A maritime country with a shoreline longer than that of continental USA like the Philippines, to import salt is an absurdity of the highest order. The country’s salt makers still using the ‘primitive’ method of producing salt was able to meet the domestic demand decades ago. Lately, however, Filipinos were stunned to read in the metropolitan dailies about the Philippines importing more than 90 percent of the salt sold in markets, groceries, and ‘talipapas’ because of the poor, low local salt production output.

Technologies have long ago entered the Philippines, including modernization of salt-making methods. Those in the salt industry contends that age-old salt beds have been included in the reclamation program of government and the private sector. But this is untenable because of the maritime geographic make up of the country – seawater being many-fold wider than the land/terrestrial one. Also, salt makers blame the passage of RA No. 8172 or Act for Salt Iodization Nationwide in1995 that “mandated all producers and manufacturers food-grade salt to iodize the salt they produce.” But how? Laws are made not to be destructive?

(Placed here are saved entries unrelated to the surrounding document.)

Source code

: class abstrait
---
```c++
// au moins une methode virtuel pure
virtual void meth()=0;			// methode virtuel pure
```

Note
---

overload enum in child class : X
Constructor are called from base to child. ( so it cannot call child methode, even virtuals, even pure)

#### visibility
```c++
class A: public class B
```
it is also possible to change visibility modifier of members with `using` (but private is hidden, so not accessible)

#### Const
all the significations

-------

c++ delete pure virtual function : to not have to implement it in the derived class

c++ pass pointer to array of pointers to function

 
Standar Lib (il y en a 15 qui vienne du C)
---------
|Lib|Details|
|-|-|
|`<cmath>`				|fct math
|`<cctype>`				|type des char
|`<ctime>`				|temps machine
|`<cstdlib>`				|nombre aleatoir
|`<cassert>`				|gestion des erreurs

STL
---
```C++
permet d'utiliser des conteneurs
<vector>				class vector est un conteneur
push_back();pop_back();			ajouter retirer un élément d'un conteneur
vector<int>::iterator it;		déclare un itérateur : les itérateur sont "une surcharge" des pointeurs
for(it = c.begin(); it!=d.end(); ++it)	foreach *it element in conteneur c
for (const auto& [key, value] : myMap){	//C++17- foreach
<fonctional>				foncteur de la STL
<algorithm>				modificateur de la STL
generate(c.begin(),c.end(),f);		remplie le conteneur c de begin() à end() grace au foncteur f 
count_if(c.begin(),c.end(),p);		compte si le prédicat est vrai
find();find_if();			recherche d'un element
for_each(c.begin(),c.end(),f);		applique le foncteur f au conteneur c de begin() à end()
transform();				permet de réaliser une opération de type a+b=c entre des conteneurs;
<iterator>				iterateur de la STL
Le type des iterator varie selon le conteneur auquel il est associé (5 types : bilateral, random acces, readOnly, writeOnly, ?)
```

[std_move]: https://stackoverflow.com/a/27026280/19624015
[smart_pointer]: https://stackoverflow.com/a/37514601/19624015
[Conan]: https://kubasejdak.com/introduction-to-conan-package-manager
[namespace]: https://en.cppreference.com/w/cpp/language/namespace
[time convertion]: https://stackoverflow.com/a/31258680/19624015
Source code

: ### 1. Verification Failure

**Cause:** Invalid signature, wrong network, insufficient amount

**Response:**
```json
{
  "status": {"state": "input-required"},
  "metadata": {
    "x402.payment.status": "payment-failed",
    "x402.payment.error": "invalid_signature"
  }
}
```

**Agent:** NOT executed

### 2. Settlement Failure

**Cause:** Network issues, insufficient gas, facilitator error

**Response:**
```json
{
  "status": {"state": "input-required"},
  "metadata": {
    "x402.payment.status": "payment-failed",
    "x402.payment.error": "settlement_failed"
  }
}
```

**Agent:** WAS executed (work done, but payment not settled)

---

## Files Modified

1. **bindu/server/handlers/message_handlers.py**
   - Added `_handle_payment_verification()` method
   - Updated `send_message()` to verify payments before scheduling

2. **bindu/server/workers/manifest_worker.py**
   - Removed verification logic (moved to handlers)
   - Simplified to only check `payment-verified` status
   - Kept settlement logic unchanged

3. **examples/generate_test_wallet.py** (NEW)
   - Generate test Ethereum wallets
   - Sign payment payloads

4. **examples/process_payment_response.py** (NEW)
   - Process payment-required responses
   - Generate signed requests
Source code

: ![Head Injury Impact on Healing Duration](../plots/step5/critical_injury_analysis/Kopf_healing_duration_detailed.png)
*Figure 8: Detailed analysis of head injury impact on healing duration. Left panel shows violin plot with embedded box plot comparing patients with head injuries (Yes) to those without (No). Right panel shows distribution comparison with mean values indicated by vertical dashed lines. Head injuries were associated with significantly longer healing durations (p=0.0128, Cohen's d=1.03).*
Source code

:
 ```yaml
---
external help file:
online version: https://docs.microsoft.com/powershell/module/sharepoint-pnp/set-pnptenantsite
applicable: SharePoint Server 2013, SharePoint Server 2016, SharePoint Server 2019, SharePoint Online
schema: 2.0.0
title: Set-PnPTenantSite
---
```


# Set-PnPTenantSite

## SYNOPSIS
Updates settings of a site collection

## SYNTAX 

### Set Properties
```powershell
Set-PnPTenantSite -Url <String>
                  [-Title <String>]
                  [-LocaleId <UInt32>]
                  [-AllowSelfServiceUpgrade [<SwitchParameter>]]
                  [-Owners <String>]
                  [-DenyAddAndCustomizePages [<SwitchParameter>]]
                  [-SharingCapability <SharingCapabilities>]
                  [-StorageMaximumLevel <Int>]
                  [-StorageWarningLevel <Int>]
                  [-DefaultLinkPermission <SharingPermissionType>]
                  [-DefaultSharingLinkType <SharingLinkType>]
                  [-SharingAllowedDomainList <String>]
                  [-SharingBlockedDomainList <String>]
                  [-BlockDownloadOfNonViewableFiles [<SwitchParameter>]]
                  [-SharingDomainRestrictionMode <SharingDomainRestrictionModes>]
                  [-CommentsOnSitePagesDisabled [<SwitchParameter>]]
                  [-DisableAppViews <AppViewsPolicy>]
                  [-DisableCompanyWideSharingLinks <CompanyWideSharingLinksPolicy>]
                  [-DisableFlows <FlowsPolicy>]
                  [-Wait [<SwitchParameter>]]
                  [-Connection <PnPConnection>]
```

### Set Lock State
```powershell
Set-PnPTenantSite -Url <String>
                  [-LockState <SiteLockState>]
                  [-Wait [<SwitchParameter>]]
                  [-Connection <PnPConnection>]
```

Alas! The Bureau of Fisheries and Aquatic Resources (BFAR) has come to the rescue of the dwindling, dying salt industry by allocating P200 million, split in their 2022 and 2023 budget. BFAR has targeted 23 various salt producing areas spread around the marine waters of the country. They added that in the 1980’s 85 percent of salt sold in the market were outsourced locally and only 25 percent were imported. Also, BFAR reported that the salt producing areas in the Philippines are Bulacan, Pangasinan, Occidental Mindoro, Las Pinas, and Cavite. Very noticeable in the list, not one area has been identified from the Visayas and Mindanao, a fact that should be considered. Specifically, is the need to introduce salt-making among entrepreneurs and fisherfolks in the Visayas – Eastern Visayas particularly because of the many islands/islets that dot the provinces of Samar, Leyte, and Biliran.

BFAR revealed that it would revitalize the industry in all 23 salt producing areas in the country. The budget for the salt industry “covers the distribution of post-harvest materials, upgrading all the storage facilities and establishing technology demonstration.” The 23 areas include those in Luzon: Pangasinan (Alaminos, Infanta, Dasol, and San Fabian) ; Ilocos Norte (Paoay, Burgos); Ilocos Sur (Narvacan, Sto. Domingo ,and Sta. Catalina; La Union (Bangar, Luna); Cavite (Kawit, Noveleta); Batangas (Lobo, Calatagan);Quezon (Atimonan); Mindanao: the cities of Isabela and Zamboanga, and the provinces of Aurora, Bataan, Zambales, Bulacan, Occidental Mindoro, Antique, Guimaras, Iloilo, Bohol, Negros Occidental, Zamboanga del Norte, Zamboanga-Sibugay, Zamboanga del Sur, and Basilan.

I cannot understand why Eastern Visayas do not have a single salt making outfit despite the many islands/islets scattered in the 3 main islands of Biliran, Leyte, and Samar – potential areas for salt making. At the height of COVID-19 when Filipinos were overwhelmed by the virus, jobs and were scarce, fisherfolks could have opted to venture in salt-making, instead, and not depend on ‘ayudas’ from government and good Samaritan organizations.

May I, also, remind the BFAR leadership kindly to add Eastern Visayas to their list of beneficiaries of their P200 million fund to rehabilitate the country’s dying salt industry, introduce salt making technology so as to improve the lot of the marginalized fisherfolks.